Over the past week there has been a lot of “official” (read:Central banker) chatter regarding the dollar and its relative strength/weakness in the FX firmament. What is interesting is that all this rhetoric is emanating just prior to the release of the US NFP report and G7 summit this weekend. A brief recap:
- BOE’s Mervyn King posited last week that a weaker GBP (stronger Dollar) could actually be a positive outcome for the export sector and general re-balancing of trade accounts. Predictably the pound fell sharply on this statement and continued the sell off that hit 1.5770, an important support level, early this week.
- The SNB continues to maintain that they will do what is necessary (including intervening)to ensure that the CHF does not appreciate dramatically, especially vs. the euro. Note that although the USD/CHF rate has hit new 2009 lows, EUR/CHF is holding above the 1.50 level that the SNB has indicated is their “line in the sand”.
- Japan’s new regime appears to be clueless. They may have opened Pandora’s box with their comments that a stronger Yen might actually be good for their economy before “getting religion” as they witnessed the FX market push that currency close to its historic highs, which seems to have sobered up their policy makers a bit as they rushed to revert back to the norm, namely expressing concern, and threatening intervention, over the rise of the Yen. It might be a case of trying to close the barn door AFTER the horse has run off as the market might just want to call them on this to see if they have the resolve to “walk the talk”.
- Finally it was the ECB and their inimitable leader Trichet’s turn to start singing the praises of the almighty dollar. In what might well turn out to be a seminal moment for the fate of the dollar over the medium term horizon, the ECB chief came out, after the G20 pledge to re-balance the global economy, and explicitly expressed concern about the Euro’s strength and threw his support for a stronger dollar.

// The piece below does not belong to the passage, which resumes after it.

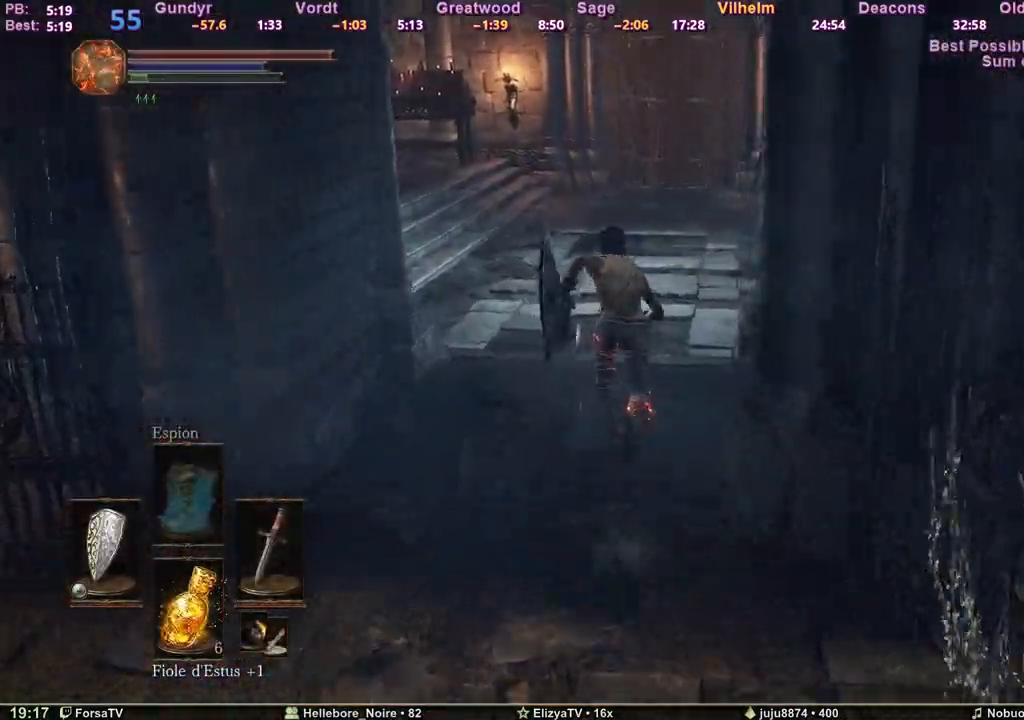
{"keys": ["space", "z"], "events": [[317, "space", "up"], [367, "space", "down"]]}
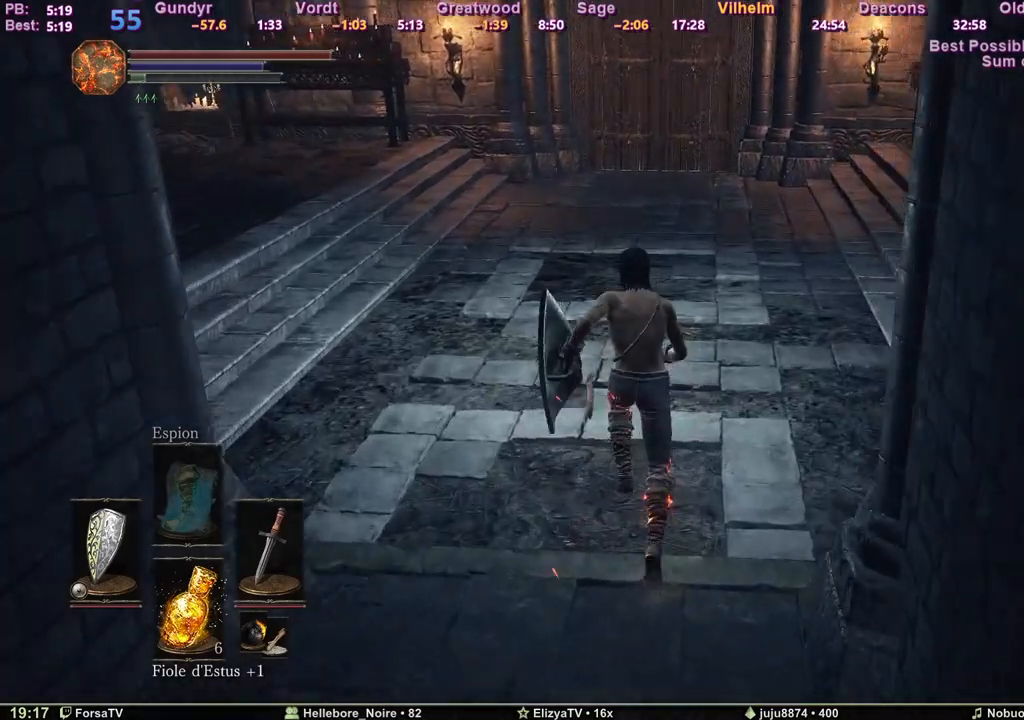
{"keys": ["space", "z"], "events": []}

This was followed by comments from EU commissioner Alumnia today who stated that the common units strength will be discussed at this weekends’ G7 meet.

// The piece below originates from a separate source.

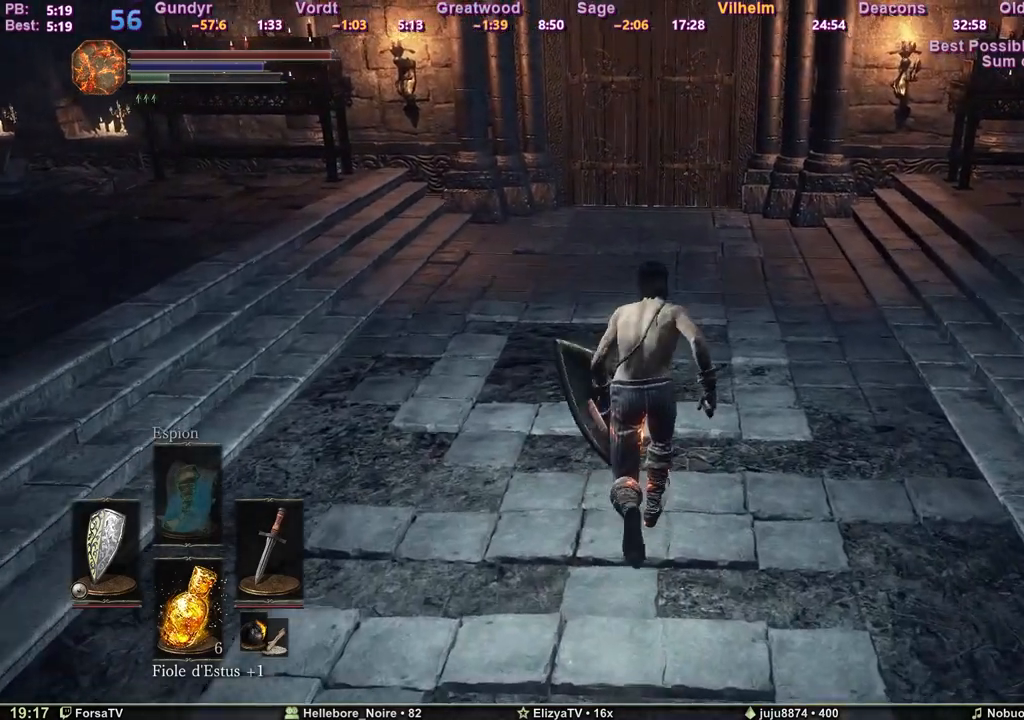
{"keys": ["space", "z"], "events": []}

The weak dollar story has been told ad nauseum over the past few months and, as I have mentioned in previous posts, there is a lot of merit to the rationale that leads one to conclude that the dollar is destined to go to “hell in a hand basket”, but, if for no other reason than to provide some balance to the debate or provide fodder for those who like to ridicule the sheer absurdity of the premise, I have been championing the possibility of the dollar strengthening over the course of the next few months. If the G7 meet comes up with a clear statement resolving to tackle the theme of re-balancing then the time might be ripe for the US unit to exhibit some much needed strength, BUT, if nothing tangible comes out of this after all the rhetoric leading up to it, the market will take the dollar behind the proverbial woodshed.
This weekly EUR/USD chart sums up the possibilities. In order for the aforementioned dollar strength to materialize, 1.4300-1.4350 needs to breached conclusively on a weekly basis, otherwise any move lower can only be viewed as corrective in nature and the threat of a break above 1.50 intensifies. Either way it looks like 2009 will end with some volatility!